_Assignment_
Using the entries below, write out the line with "- [🐞 Bug 7: Search", the line with "This model can", and every line in between, exactly as each is written.

_Data excerpts_
*** Block opens ***

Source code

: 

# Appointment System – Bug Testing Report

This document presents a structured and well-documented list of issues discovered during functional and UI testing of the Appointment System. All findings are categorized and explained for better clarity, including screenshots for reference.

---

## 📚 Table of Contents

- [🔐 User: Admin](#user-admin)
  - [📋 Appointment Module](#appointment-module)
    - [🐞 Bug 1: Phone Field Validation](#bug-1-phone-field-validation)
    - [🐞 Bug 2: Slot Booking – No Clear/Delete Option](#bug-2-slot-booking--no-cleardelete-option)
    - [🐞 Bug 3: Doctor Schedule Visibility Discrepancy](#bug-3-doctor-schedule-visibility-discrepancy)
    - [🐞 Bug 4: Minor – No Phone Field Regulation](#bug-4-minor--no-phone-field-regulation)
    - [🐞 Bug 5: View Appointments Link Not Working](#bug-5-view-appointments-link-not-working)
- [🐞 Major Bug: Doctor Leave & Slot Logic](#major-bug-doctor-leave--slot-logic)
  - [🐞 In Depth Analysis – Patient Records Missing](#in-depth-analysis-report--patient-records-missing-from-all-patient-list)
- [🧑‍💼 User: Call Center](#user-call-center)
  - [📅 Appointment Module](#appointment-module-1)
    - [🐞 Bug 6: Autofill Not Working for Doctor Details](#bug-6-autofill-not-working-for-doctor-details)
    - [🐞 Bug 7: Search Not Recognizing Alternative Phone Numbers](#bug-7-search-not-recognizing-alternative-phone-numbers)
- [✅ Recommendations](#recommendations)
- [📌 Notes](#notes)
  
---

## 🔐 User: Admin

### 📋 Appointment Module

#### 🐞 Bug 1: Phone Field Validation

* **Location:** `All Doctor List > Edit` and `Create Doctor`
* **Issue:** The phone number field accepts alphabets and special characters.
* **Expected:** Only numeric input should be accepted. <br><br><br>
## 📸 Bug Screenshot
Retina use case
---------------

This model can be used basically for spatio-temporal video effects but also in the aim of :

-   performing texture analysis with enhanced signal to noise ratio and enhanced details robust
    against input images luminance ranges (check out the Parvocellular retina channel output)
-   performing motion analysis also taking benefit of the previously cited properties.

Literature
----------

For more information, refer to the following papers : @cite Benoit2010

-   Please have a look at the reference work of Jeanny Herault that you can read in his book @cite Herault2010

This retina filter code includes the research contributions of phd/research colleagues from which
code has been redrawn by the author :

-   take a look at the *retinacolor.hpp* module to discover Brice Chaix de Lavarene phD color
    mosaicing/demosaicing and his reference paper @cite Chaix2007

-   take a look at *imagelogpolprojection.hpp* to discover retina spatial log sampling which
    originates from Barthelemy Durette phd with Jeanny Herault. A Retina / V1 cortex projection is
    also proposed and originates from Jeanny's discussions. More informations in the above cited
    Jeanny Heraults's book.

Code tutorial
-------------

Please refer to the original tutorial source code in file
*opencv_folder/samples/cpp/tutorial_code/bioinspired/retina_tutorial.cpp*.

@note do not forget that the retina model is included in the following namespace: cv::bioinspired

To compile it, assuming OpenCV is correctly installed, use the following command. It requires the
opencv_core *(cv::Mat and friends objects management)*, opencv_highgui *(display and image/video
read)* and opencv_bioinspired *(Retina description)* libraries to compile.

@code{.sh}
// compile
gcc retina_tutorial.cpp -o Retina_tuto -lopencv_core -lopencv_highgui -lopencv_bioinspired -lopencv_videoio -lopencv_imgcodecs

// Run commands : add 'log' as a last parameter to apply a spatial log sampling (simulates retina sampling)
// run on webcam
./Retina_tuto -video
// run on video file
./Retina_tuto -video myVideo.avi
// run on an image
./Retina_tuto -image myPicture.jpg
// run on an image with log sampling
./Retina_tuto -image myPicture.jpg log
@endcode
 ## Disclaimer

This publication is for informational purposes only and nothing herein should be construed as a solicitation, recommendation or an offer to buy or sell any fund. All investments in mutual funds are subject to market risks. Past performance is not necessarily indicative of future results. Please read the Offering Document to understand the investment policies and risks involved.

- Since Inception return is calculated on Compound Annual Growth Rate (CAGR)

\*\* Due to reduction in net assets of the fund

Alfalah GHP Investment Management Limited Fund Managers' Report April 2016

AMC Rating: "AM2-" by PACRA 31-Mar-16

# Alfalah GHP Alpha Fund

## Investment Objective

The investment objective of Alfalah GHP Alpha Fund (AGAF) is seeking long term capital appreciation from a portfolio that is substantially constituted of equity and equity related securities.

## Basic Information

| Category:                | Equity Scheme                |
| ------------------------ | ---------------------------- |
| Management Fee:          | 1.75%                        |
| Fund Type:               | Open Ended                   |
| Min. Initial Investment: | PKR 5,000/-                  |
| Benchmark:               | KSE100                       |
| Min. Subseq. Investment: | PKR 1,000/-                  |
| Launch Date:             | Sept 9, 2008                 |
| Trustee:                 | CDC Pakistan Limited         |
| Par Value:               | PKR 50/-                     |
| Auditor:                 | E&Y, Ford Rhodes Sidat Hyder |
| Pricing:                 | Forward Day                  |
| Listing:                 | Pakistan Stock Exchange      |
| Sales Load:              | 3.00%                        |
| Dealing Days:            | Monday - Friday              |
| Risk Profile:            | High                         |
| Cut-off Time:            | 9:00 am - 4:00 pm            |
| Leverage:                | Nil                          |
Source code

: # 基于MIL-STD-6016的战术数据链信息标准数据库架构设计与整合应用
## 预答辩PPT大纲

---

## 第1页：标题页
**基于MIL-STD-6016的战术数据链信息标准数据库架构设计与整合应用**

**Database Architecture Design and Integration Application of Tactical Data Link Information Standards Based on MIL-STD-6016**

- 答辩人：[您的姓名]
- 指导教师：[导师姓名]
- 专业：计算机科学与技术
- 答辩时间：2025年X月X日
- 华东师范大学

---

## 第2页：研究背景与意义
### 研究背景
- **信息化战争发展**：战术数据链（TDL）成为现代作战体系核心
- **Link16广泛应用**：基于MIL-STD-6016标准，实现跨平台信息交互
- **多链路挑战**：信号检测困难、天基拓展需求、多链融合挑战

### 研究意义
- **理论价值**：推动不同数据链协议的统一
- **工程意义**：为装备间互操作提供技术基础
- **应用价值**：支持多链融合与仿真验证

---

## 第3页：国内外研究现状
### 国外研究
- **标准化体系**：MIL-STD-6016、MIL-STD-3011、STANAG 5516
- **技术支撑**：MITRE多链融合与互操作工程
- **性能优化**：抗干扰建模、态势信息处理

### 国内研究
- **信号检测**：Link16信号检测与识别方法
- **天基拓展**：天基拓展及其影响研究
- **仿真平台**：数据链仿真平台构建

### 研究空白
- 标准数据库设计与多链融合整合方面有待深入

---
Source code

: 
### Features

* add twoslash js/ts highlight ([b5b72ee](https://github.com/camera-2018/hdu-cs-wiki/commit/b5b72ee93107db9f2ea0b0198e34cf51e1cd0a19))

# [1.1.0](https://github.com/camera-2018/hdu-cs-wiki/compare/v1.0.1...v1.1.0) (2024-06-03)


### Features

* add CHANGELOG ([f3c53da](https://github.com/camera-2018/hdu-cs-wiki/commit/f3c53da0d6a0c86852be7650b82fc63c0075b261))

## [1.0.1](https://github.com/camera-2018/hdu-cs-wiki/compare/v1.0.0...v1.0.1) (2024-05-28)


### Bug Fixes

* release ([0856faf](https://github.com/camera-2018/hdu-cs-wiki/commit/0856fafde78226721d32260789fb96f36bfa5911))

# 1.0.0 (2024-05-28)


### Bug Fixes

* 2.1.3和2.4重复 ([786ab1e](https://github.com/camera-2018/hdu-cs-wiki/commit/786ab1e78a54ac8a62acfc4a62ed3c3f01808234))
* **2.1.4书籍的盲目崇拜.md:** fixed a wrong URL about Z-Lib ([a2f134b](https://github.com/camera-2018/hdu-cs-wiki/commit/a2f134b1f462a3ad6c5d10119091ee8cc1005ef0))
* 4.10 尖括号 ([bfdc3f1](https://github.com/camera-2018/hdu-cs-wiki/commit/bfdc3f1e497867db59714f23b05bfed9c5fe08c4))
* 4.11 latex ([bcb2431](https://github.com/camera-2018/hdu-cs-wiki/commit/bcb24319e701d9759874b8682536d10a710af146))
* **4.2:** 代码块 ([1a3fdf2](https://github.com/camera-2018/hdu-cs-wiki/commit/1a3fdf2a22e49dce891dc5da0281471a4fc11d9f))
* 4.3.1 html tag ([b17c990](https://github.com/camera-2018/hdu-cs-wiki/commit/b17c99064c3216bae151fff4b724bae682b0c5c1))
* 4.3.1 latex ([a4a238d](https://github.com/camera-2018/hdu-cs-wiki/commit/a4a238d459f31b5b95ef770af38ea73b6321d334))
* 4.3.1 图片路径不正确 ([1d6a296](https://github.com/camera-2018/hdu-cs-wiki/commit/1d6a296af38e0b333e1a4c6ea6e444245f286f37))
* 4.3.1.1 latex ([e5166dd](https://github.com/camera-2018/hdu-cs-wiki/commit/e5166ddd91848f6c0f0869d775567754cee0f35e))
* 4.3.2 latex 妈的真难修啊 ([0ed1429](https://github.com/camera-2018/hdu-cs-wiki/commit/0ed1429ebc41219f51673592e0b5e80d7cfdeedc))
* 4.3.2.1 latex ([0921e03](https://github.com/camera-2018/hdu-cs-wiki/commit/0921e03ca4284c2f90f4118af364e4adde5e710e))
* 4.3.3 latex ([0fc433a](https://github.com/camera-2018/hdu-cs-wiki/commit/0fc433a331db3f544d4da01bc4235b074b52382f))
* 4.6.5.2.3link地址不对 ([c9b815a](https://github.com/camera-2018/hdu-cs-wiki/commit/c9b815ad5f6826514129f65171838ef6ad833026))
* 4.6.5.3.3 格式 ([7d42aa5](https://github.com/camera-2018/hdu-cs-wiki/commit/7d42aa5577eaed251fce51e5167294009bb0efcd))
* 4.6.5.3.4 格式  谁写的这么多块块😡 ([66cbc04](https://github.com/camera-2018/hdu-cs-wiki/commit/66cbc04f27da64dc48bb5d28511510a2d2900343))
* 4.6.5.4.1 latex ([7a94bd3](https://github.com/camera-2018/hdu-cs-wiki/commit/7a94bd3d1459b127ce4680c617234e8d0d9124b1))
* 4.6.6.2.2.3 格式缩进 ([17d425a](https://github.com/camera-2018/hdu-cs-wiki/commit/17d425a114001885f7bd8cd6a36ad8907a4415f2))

*** Block closes ***

_Response area_
    - [🐞 Bug 7: Search Not Recognizing Alternative Phone Numbers](#bug-7-search-not-recognizing-alternative-phone-numbers)
- [✅ Recommendations](#recommendations)
- [📌 Notes](#notes)
  
---

## 🔐 User: Admin

### 📋 Appointment Module

#### 🐞 Bug 1: Phone Field Validation

* **Location:** `All Doctor List > Edit` and `Create Doctor`
* **Issue:** The phone number field accepts alphabets and special characters.
* **Expected:** Only numeric input should be accepted. <br><br><br>
## 📸 Bug Screenshot
Retina use case
---------------

This model can be used basically for spatio-temporal video effects but also in the aim of :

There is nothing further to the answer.